Tasks:
(a) Do the following statements agree with the article on video poker in Oregon below? (i) Evans estimates he has lost $8,000 to the machines in the last two months. (ii) Video poker machines were legalized in Oregon in 1995. (iii) Paul Potter says most of the problem gamblers in his program are addicted to video poker. Answer yes or no for each, quoting the deciding words of the article.
(b) Retype the passage of the video poker article below between "His paychecks vanish" and "two months alone.", inclusive.

Video Poker: `Crack Cocaine' Of Gaming Swells Ranks Of Oregon's Gambling Addicts

He borrows money for food, but buys no groceries.

His paychecks vanish as soon as he cashes them. His credit limit was exceeded long ago.

His debts, he says, are massive.

Yet, Dallas Evans is hooked on what some worried critics call the "crack cocaine" of gambling. He can't resist video poker machines, those bright, beckoning electronic card games that have engulfed Oregon's bars since they were introduced four years ago and which voters could legalize at Indian casinos in Washington state.

The machines allow Evans to play 5-card draw without the distraction of other players or a human dealer. Garishly decorated cards flip across the screen as fast as his fingers can punch the buttons designating "hold" or "draw."

"It's becoming hard to survive," said Evans, 35, a Eugene mill worker who figures he has lost $8,000 to the machines in the last two months alone.

"It's becoming a life-and-death situation. If I don't quit I won't have a place to live, I'll end up losing my job. I'm using up all my friends, lying to them."

A recovering alcoholic, Evans is one of what experts estimate may be 60,000 Oregonians who are problem gamblers. He is also among the few who have sought professional help for their problems.

Since the gambling devices were legalized in Oregon in 1991, addiction to video poker is beyond all expectations.

"It's skyrocketed, and we're just hitting the tip of the iceberg," said Paul Potter, who operates Project STOP, a gambling-addiction program in Portland. He said he has about 50 problem gamblers in treatment at any one time, and the vast majority are addicted to video poker.

Dataset entries:
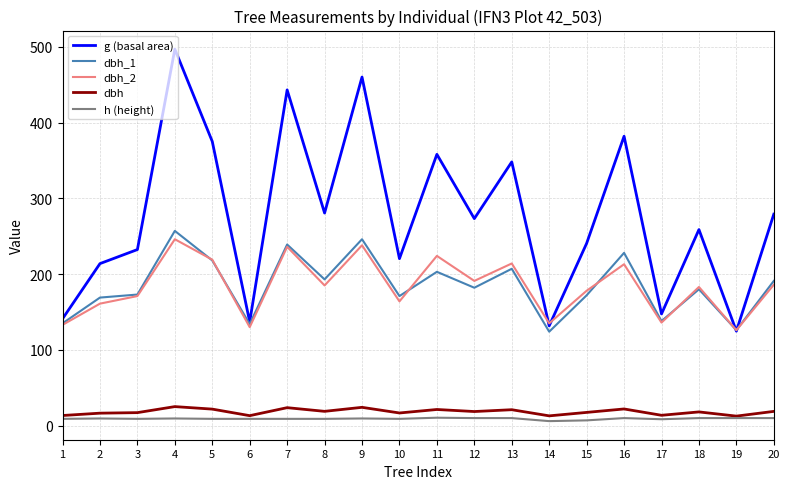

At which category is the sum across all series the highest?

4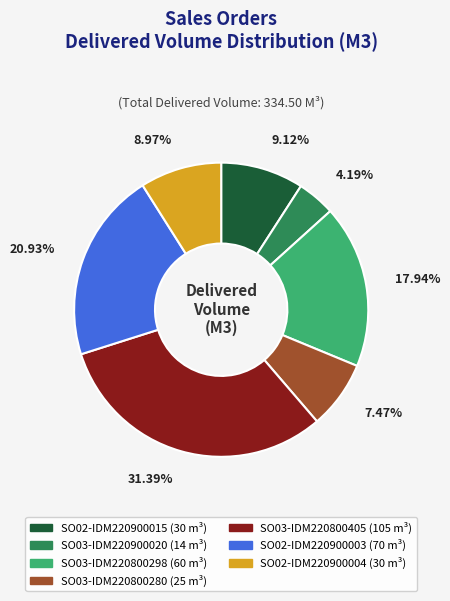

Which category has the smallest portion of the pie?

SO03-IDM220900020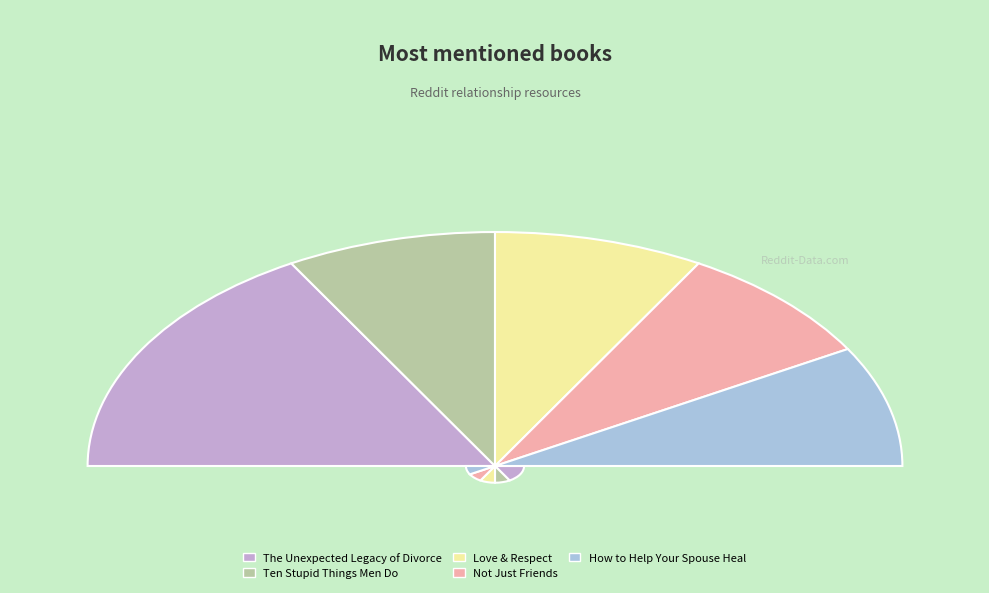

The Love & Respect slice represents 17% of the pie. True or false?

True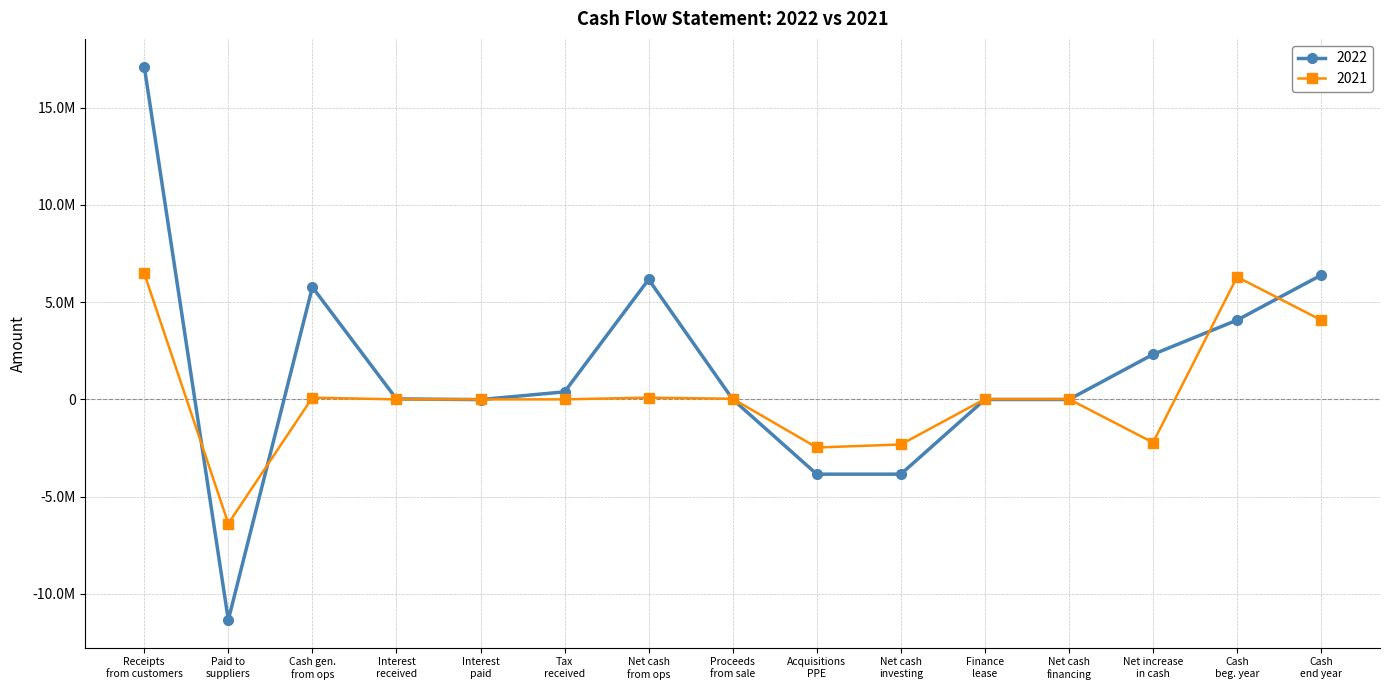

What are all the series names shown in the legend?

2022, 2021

Answers below:
(a)
(i) Yes: "figures he has lost $8,000 to the machines in the last two months alone"
(ii) No: "Since the gambling devices were legalized in Oregon in 1991"
(iii) Yes: "the vast majority are addicted to video poker"

(b)
His paychecks vanish as soon as he cashes them. His credit limit was exceeded long ago.

His debts, he says, are massive.

Yet, Dallas Evans is hooked on what some worried critics call the "crack cocaine" of gambling. He can't resist video poker machines, those bright, beckoning electronic card games that have engulfed Oregon's bars since they were introduced four years ago and which voters could legalize at Indian casinos in Washington state.

The machines allow Evans to play 5-card draw without the distraction of other players or a human dealer. Garishly decorated cards flip across the screen as fast as his fingers can punch the buttons designating "hold" or "draw."

"It's becoming hard to survive," said Evans, 35, a Eugene mill worker who figures he has lost $8,000 to the machines in the last two months alone.